If you're interested in going longer, you can pledge to be a vegetarian for 30 days. PETA has a "Pledge to go Veg" Campaign, but thats if you plan to go Vegan for 30 days (and if you can do that, I applaud you!).

The benefits of going Meatless are numerous:
  • LIMIT CANCER RISK: Hundreds of studies suggest that diets high in fruits and vegetables may reduce cancer risk. Both red and processed meat consumption are associated with colon cancer.
  • REDUCE HEART DISEASE: Recent data from a Harvard University study found that replacing saturated fat-rich foods (for example, meat and full fat dairy) with foods that are rich in polyunsaturated fat (for example, vegetable oils, nuts and seeds) reduces the risk of heart disease by 19%
  • FIGHT DIABETES: Research suggests that higher consumption of red and processed meat increase the risk of type 2 diabetes.
  • CURB OBESITY: People on low-meat or vegetarian diets have significantly lower body weights and body mass indices. A plant-based diet is a great source of fiber (absent in animal products). This makes you feel full with fewer calories, ie. lower calorie intake and less overeating. Research has found that eating more plant foods and less animal products may help individuals control their weight.
  • LIVE LONGER: Red and processed meat consumption is associated with modest increases in total mortality, cancer mortality and cardiovascular disease mortality.
  • IMPROVE YOUR DIET. Consuming beans or peas results in higher intakes of fiber, protein, folate, zinc, iron and magnesium with lower intakes of saturated fatand total fat.
  • REDUCE YOUR CARBON FOOTPRINT. The United Nations’ Food and Agriculture Organization estimates the meat industry generates nearly one-fifth of the man-made greenhouse gas emissions that are accelerating climate change worldwide . . .far more than transportation. And annual worldwide demand for meat continues to grow. Reining in meat consumption once a week can help slow this trend.

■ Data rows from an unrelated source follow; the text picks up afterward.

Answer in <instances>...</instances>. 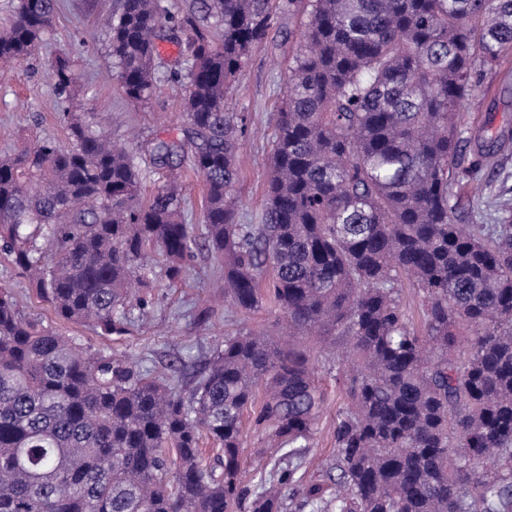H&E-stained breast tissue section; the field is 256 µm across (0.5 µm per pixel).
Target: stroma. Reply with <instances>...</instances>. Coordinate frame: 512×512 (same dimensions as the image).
Listing matches in <instances>:
<instances>
[{"label":"stroma","instance_id":"stroma-1","mask_svg":"<svg viewBox=\"0 0 512 512\" xmlns=\"http://www.w3.org/2000/svg\"><path fill=\"white\" fill-rule=\"evenodd\" d=\"M118 5V0H61L41 49L13 71L0 75V154L13 152L34 137L67 143L64 112H93L103 119L112 142H127L131 131H139L138 141L132 144L139 160L143 194L148 197L162 182L151 164L152 146L180 136L185 126V91L170 81L166 71L178 60L179 50L172 43H160L165 67L158 72L157 88L147 104L125 99L108 55L109 34L100 23L101 16L115 12ZM287 29V19L276 22L271 41L252 53L228 93V111L243 114L248 126L240 145L237 182L239 215L245 224L257 223L262 207L269 142L287 77L288 55L294 48L293 42L283 38ZM61 51L70 56L75 70L77 94L71 101L58 96L44 78L47 65ZM484 82L491 90L467 101L463 109L466 127L475 131L488 123L496 129L512 128V56L488 73ZM155 280L151 304L144 312L133 313L126 332L105 334L57 319L50 305L30 288L25 275L0 253V287L11 289L24 315L78 337L84 346L151 369L157 375L169 374L180 357L191 354L205 359L225 334L275 328L278 314L273 309L263 307L242 313L225 301L220 290L222 273L207 250L197 251L181 282L170 284L161 273ZM335 423V410H328L303 466L305 481L320 480L332 461Z\"/></svg>","mask_w":512,"mask_h":512}]
</instances>
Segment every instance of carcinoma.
<instances>
[{
    "label": "carcinoma",
    "mask_w": 512,
    "mask_h": 512,
    "mask_svg": "<svg viewBox=\"0 0 512 512\" xmlns=\"http://www.w3.org/2000/svg\"><path fill=\"white\" fill-rule=\"evenodd\" d=\"M56 0H10L0 67L41 48ZM304 16L276 113L258 224L239 221L247 127L226 96L275 20ZM109 54L131 102L153 96L158 44L186 65L183 139L146 201L126 146L67 112L69 148L40 139L0 157V252L69 322L121 335L151 302L162 258L182 280L204 244L224 297L265 300L276 336H224L186 385L163 382L23 315L0 287V512H512V202L466 224L463 189L512 134L466 135L463 102L512 55V0H120ZM71 95V60L48 71ZM202 177V240L174 160ZM417 287L424 329L402 302ZM347 403L328 484H303L327 395ZM268 448L246 477L243 417ZM207 436L220 447L201 455Z\"/></svg>",
    "instance_id": "carcinoma-1"
}]
</instances>
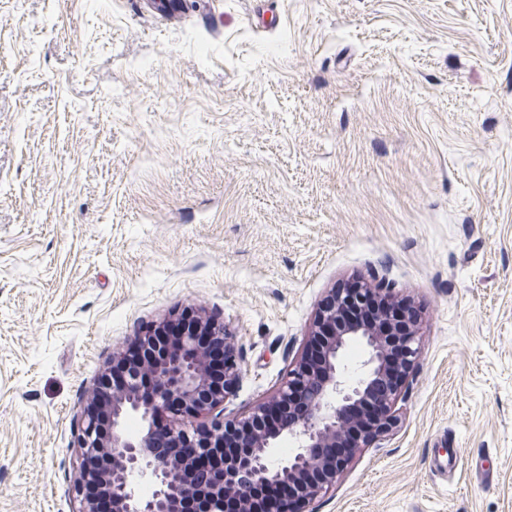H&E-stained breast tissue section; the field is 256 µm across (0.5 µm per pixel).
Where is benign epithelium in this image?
Returning <instances> with one entry per match:
<instances>
[{
	"instance_id": "benign-epithelium-1",
	"label": "benign epithelium",
	"mask_w": 512,
	"mask_h": 512,
	"mask_svg": "<svg viewBox=\"0 0 512 512\" xmlns=\"http://www.w3.org/2000/svg\"><path fill=\"white\" fill-rule=\"evenodd\" d=\"M395 301L388 284L331 289L309 326L303 352L276 393L231 419L225 418V403L242 370L229 325L198 308L151 324L113 352L104 373L144 371L154 380V397L143 398L132 382L114 385L109 393L98 383L80 408L78 512H99L104 500L112 503V512H179L188 497L205 500L208 512H224V500L233 497L243 503L242 512H251L248 491L255 484L273 489L261 512H308L353 458L328 449L354 432L353 448H367L398 421L400 393L420 354L421 315L410 305L401 313ZM378 302L386 305L385 317L372 323L346 319L350 307ZM172 333L179 336L175 343L157 342L156 337ZM204 337L224 348L221 385H210L208 352L200 345ZM354 344L365 354L355 376L344 360ZM133 346L146 350L137 368L126 362V350ZM369 397L375 399V411L356 418V408ZM163 414L169 427L162 437L155 423ZM132 419L139 424L134 433L127 428ZM229 438L245 452L218 464L208 484L190 482L192 457L160 452L162 447L190 448L193 457L218 458ZM284 439L292 448L277 460L274 452ZM102 453L112 457L105 471L90 463ZM144 485L151 487L147 495L141 493Z\"/></svg>"
}]
</instances>
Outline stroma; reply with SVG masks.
Listing matches in <instances>:
<instances>
[{"label": "stroma", "instance_id": "35a3bbf8", "mask_svg": "<svg viewBox=\"0 0 512 512\" xmlns=\"http://www.w3.org/2000/svg\"><path fill=\"white\" fill-rule=\"evenodd\" d=\"M253 6L0 0V512H76L80 407L143 325L228 323L239 414L355 279L421 356L312 512H512V0Z\"/></svg>", "mask_w": 512, "mask_h": 512}]
</instances>
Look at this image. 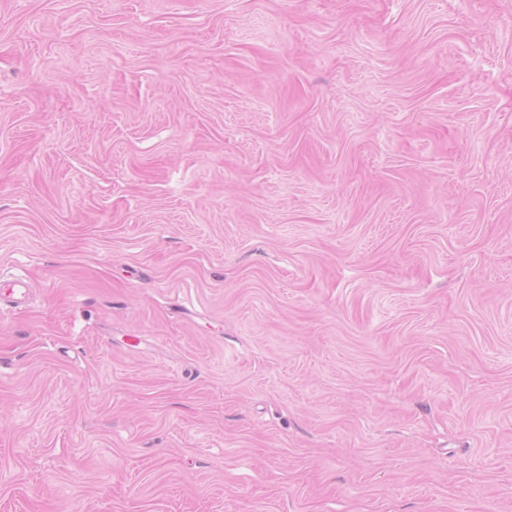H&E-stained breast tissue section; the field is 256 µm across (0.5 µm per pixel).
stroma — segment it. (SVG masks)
Returning <instances> with one entry per match:
<instances>
[{"mask_svg":"<svg viewBox=\"0 0 512 512\" xmlns=\"http://www.w3.org/2000/svg\"><path fill=\"white\" fill-rule=\"evenodd\" d=\"M0 512H512V0H0Z\"/></svg>","mask_w":512,"mask_h":512,"instance_id":"obj_1","label":"stroma"}]
</instances>
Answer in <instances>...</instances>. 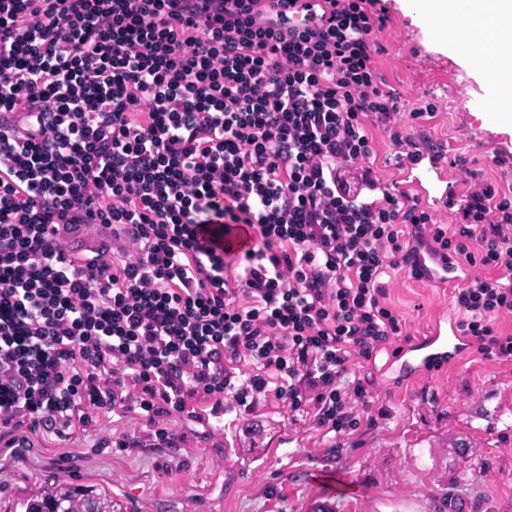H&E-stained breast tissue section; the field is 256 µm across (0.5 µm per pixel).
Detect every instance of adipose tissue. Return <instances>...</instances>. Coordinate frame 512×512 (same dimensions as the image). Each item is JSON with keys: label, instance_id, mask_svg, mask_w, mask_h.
<instances>
[{"label": "adipose tissue", "instance_id": "adipose-tissue-1", "mask_svg": "<svg viewBox=\"0 0 512 512\" xmlns=\"http://www.w3.org/2000/svg\"><path fill=\"white\" fill-rule=\"evenodd\" d=\"M414 14L425 23L438 25L445 39L469 63L478 55H492L494 65L484 70L493 98H496L497 118L501 124L512 125V0H407ZM467 18L469 35L459 39L460 18ZM493 31L494 38L483 41L482 33Z\"/></svg>", "mask_w": 512, "mask_h": 512}]
</instances>
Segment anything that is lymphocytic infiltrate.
<instances>
[{"mask_svg":"<svg viewBox=\"0 0 512 512\" xmlns=\"http://www.w3.org/2000/svg\"><path fill=\"white\" fill-rule=\"evenodd\" d=\"M377 0H0V445L137 411L158 445L177 418L275 403L339 439L373 402L356 362L402 334L385 275L427 272L409 239L476 275L456 328L512 362V185L473 180L438 223L382 183L411 140L377 58ZM99 224L134 256L79 258ZM247 225L244 251L198 229ZM102 238L112 240V229L102 226H90L74 239L64 242V245L77 255H92L86 249L91 248Z\"/></svg>","mask_w":512,"mask_h":512,"instance_id":"f902f5d3","label":"lymphocytic infiltrate"}]
</instances>
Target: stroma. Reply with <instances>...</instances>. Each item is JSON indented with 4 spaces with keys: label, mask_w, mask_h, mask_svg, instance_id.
Instances as JSON below:
<instances>
[{
    "label": "stroma",
    "mask_w": 512,
    "mask_h": 512,
    "mask_svg": "<svg viewBox=\"0 0 512 512\" xmlns=\"http://www.w3.org/2000/svg\"><path fill=\"white\" fill-rule=\"evenodd\" d=\"M380 4L389 20L377 63L386 87L401 95L405 131L467 157L466 168L449 171L457 189L471 170L512 184V128L490 112L486 83L404 0ZM429 102L436 117L412 120ZM388 288L409 337L457 315L453 284L399 274ZM411 371L404 357L384 354L354 366L386 414L333 444L316 443L274 405L226 429L216 418L183 419L177 448L155 447L132 417L38 432L24 454L0 447V512H22L23 500L59 480L108 494L114 512H448L451 494L464 499L461 512H512V364L471 348L429 374Z\"/></svg>",
    "instance_id": "stroma-1"
}]
</instances>
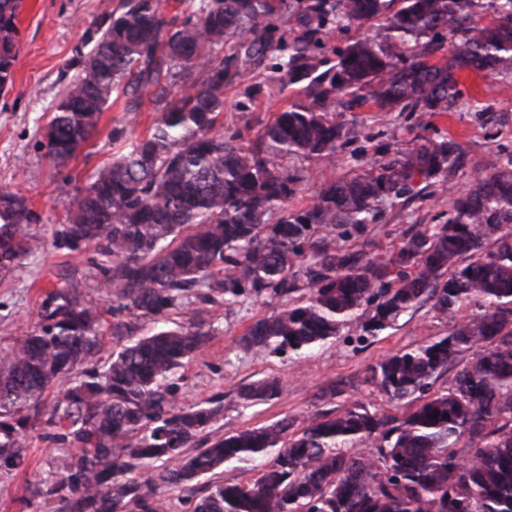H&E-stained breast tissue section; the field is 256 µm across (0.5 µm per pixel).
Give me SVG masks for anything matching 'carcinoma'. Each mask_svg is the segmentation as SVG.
Masks as SVG:
<instances>
[{"mask_svg":"<svg viewBox=\"0 0 512 512\" xmlns=\"http://www.w3.org/2000/svg\"><path fill=\"white\" fill-rule=\"evenodd\" d=\"M283 4L119 0L75 60L81 71L39 141L54 163L76 158L120 100L126 112L148 101L153 114L133 139L112 129L119 151L77 188L50 241L101 257L109 307L90 304L76 281L49 291L35 329L0 354V466L25 464L32 433L61 452L51 477L28 487L45 512H166L157 478L181 488L193 512H512V154L477 161L475 180L456 190L459 144L418 137L323 182L301 207L291 205L299 178L280 163L336 154L354 134L338 105L434 116L460 97V72H512V0L487 23L479 0H299L285 28ZM19 7L0 0V92L14 86ZM365 25L374 34L327 47L336 31ZM228 39L235 51L214 55ZM448 44L451 57L431 62ZM265 61L297 95L241 148L224 137V89ZM438 178L453 195L448 222L410 225L385 262L369 240L345 245ZM40 221L0 187L1 275L45 246L32 229ZM247 300L280 305L239 339L276 356L306 354L352 325L358 339L376 337L422 302L454 322L369 367L365 383L406 407L400 415L354 402L223 432L224 393L183 403L184 368L215 335L217 310ZM471 303L478 312L456 318ZM106 327L120 349L100 369ZM281 390L280 378L263 377L237 397L255 405ZM158 461L167 467L154 475ZM248 462L258 476L245 483L201 482Z\"/></svg>","mask_w":512,"mask_h":512,"instance_id":"1","label":"carcinoma"}]
</instances>
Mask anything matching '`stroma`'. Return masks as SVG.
<instances>
[{
  "instance_id": "obj_1",
  "label": "stroma",
  "mask_w": 512,
  "mask_h": 512,
  "mask_svg": "<svg viewBox=\"0 0 512 512\" xmlns=\"http://www.w3.org/2000/svg\"><path fill=\"white\" fill-rule=\"evenodd\" d=\"M102 10V0H23L18 16L21 49L14 67V86L0 95V186L18 189L28 199L41 217L33 231L46 239L70 209L77 186L87 183L96 169L117 152L112 130L119 128L136 137L151 121L152 104H144L137 113L124 111L119 104L111 106L102 116L98 134L65 167L53 163L38 146L44 126L53 117V106L78 73L73 62ZM459 82L462 97L442 116L381 112L369 104L344 111L342 119L353 124L354 134L335 155L285 158V165L301 178L297 202H310L323 182L368 166L383 153L406 150L418 136L447 135L460 145L463 163L453 180L458 187L473 181V159L496 152L512 153V73L487 78L465 71ZM295 95V89L283 87L271 69L261 66L252 70L224 92L225 135L249 137L257 120L267 119ZM472 98L480 100L482 111L469 107ZM452 200L451 193L435 183L415 199L387 210L365 230L366 238L375 243L374 256L388 257L409 225L447 222ZM99 261L90 250L66 255L49 249L28 256L13 274L0 278V352L34 329L43 294L65 286L70 278L83 282L87 300L106 306L98 287ZM272 311V306L252 301L229 312L218 311L212 341L185 368L184 403L223 393L225 430L324 411V404L315 401V394L341 379L346 380L347 387L335 399L334 408L340 410L359 400L369 409L396 413L395 404L364 385L368 366L389 353L447 335L451 327L449 320L436 316L425 303L401 316L392 328L360 343L346 331L302 357L245 350L239 339L246 328ZM267 376L282 380L280 395L264 404L240 405L237 387ZM26 446L25 466L0 467V512H39L38 502L30 499L26 487L28 482L49 476L55 454L34 438Z\"/></svg>"
}]
</instances>
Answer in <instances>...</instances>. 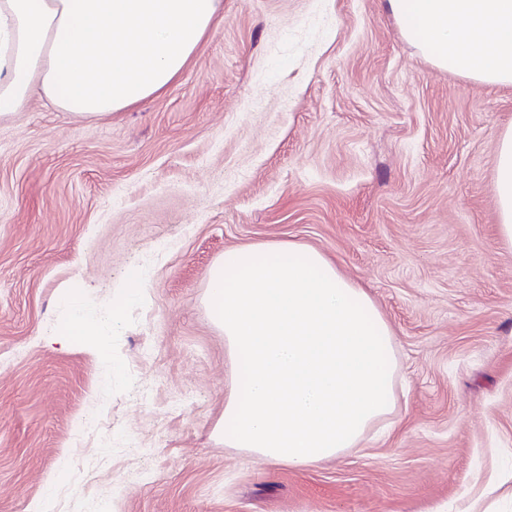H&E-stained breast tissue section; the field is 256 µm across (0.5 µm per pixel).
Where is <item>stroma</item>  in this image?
<instances>
[{
    "label": "stroma",
    "mask_w": 512,
    "mask_h": 512,
    "mask_svg": "<svg viewBox=\"0 0 512 512\" xmlns=\"http://www.w3.org/2000/svg\"><path fill=\"white\" fill-rule=\"evenodd\" d=\"M223 2L159 96L0 121V512H512V87L435 69L386 0ZM278 240L365 289L405 382L385 434L304 469L225 447L206 302L226 250ZM147 254L117 332L47 345L65 291L105 314ZM495 195L499 238L512 252V125L504 127L497 137Z\"/></svg>",
    "instance_id": "obj_1"
}]
</instances>
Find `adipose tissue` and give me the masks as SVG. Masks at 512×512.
Segmentation results:
<instances>
[{
	"label": "adipose tissue",
	"instance_id": "1",
	"mask_svg": "<svg viewBox=\"0 0 512 512\" xmlns=\"http://www.w3.org/2000/svg\"><path fill=\"white\" fill-rule=\"evenodd\" d=\"M402 36L434 67L512 85V0H387ZM223 0H0V120L32 96L94 120L165 91ZM498 234L512 252V125L497 137ZM232 388L224 445L308 468L361 447L395 410L392 331L366 292L320 250L290 241L225 251L207 276ZM60 346L105 330L77 294Z\"/></svg>",
	"mask_w": 512,
	"mask_h": 512
}]
</instances>
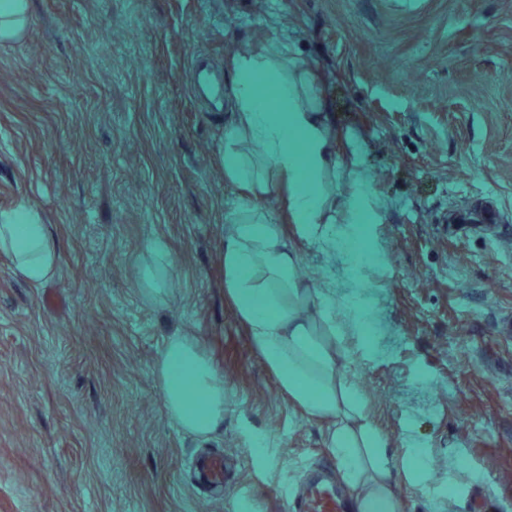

  • MINIMIZE WATER USAGE. The water needs of livestock are tremendous, far above those of vegetables or grains. An estimated 1,800 to 2,500 gallons of water go into a single pound of beef. Soy tofu produced in California requires 220 gallons of water per pound.
  • HELP REDUCE FOSSIL FUEL DEPENDENCE. On average, about 40 calories of fossil fuel energy go into every calorie of feed lot beef in the U.S. Compare this to the 2.2 calories of fossil fuel energy needed to produce one calorie of plant-based protein. Moderating meat consumption is a great way to cut fossil fuel demand.
You can do it! Just try it, its not as bad as you think it will be. Educate yourself and the realities of the food industry in this country should be enough to turn you Veg... an organic Veg... a local organic Veg!